The problem =
Reproduce the records below exactly as given.

Exercise data =
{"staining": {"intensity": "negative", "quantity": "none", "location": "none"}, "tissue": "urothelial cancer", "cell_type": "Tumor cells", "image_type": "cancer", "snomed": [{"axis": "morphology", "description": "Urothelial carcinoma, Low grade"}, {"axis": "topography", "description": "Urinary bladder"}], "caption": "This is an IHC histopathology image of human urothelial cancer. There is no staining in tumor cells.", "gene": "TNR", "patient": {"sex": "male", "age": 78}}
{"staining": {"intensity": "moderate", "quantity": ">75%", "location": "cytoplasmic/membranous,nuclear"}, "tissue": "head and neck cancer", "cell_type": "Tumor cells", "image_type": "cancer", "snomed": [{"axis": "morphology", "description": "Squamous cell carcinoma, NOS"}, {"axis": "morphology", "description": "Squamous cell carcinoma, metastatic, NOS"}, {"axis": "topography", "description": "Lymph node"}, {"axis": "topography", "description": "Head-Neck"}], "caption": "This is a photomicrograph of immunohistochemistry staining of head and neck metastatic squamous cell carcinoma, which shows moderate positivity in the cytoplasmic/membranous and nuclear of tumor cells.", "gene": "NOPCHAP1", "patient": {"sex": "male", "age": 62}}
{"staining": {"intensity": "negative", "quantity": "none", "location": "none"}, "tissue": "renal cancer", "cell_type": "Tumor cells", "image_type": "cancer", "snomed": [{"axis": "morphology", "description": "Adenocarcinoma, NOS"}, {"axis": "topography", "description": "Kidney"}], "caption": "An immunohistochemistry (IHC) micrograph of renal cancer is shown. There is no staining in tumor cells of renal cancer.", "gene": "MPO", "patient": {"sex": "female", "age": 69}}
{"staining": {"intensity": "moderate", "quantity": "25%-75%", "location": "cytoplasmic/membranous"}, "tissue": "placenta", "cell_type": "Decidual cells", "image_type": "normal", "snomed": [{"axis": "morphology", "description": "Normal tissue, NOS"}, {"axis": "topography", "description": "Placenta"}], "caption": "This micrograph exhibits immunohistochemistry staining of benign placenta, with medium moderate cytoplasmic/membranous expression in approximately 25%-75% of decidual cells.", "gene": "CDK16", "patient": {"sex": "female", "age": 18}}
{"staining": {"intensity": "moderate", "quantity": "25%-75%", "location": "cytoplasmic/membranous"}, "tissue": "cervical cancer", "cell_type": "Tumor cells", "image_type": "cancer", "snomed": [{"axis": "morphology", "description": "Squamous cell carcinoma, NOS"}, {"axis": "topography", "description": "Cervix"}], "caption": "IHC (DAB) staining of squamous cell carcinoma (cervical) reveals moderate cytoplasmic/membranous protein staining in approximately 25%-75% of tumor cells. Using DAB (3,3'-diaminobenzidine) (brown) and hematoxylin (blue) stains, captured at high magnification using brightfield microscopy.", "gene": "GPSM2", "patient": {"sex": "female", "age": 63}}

Exercise result =
{"staining": {"intensity": "negative", "quantity": "none", "location": "none"}, "tissue": "urothelial cancer", "cell_type": "Tumor cells", "image_type": "cancer", "snomed": [{"axis": "morphology", "description": "Urothelial carcinoma, Low grade"}, {"axis": "topography", "description": "Urinary bladder"}], "caption": "This is an IHC histopathology image of human urothelial cancer. There is no staining in tumor cells.", "gene": "TNR", "patient": {"sex": "male", "age": 78}}
{"staining": {"intensity": "moderate", "quantity": ">75%", "location": "cytoplasmic/membranous,nuclear"}, "tissue": "head and neck cancer", "cell_type": "Tumor cells", "image_type": "cancer", "snomed": [{"axis": "morphology", "description": "Squamous cell carcinoma, NOS"}, {"axis": "morphology", "description": "Squamous cell carcinoma, metastatic, NOS"}, {"axis": "topography", "description": "Lymph node"}, {"axis": "topography", "description": "Head-Neck"}], "caption": "This is a photomicrograph of immunohistochemistry staining of head and neck metastatic squamous cell carcinoma, which shows moderate positivity in the cytoplasmic/membranous and nuclear of tumor cells.", "gene": "NOPCHAP1", "patient": {"sex": "male", "age": 62}}
{"staining": {"intensity": "negative", "quantity": "none", "location": "none"}, "tissue": "renal cancer", "cell_type": "Tumor cells", "image_type": "cancer", "snomed": [{"axis": "morphology", "description": "Adenocarcinoma, NOS"}, {"axis": "topography", "description": "Kidney"}], "caption": "An immunohistochemistry (IHC) micrograph of renal cancer is shown. There is no staining in tumor cells of renal cancer.", "gene": "MPO", "patient": {"sex": "female", "age": 69}}
{"staining": {"intensity": "moderate", "quantity": "25%-75%", "location": "cytoplasmic/membranous"}, "tissue": "placenta", "cell_type": "Decidual cells", "image_type": "normal", "snomed": [{"axis": "morphology", "description": "Normal tissue, NOS"}, {"axis": "topography", "description": "Placenta"}], "caption": "This micrograph exhibits immunohistochemistry staining of benign placenta, with medium moderate cytoplasmic/membranous expression in approximately 25%-75% of decidual cells.", "gene": "CDK16", "patient": {"sex": "female", "age": 18}}
{"staining": {"intensity": "moderate", "quantity": "25%-75%", "location": "cytoplasmic/membranous"}, "tissue": "cervical cancer", "cell_type": "Tumor cells", "image_type": "cancer", "snomed": [{"axis": "morphology", "description": "Squamous cell carcinoma, NOS"}, {"axis": "topography", "description": "Cervix"}], "caption": "IHC (DAB) staining of squamous cell carcinoma (cervical) reveals moderate cytoplasmic/membranous protein staining in approximately 25%-75% of tumor cells. Using DAB (3,3'-diaminobenzidine) (brown) and hematoxylin (blue) stains, captured at high magnification using brightfield microscopy.", "gene": "GPSM2", "patient": {"sex": "female", "age": 63}}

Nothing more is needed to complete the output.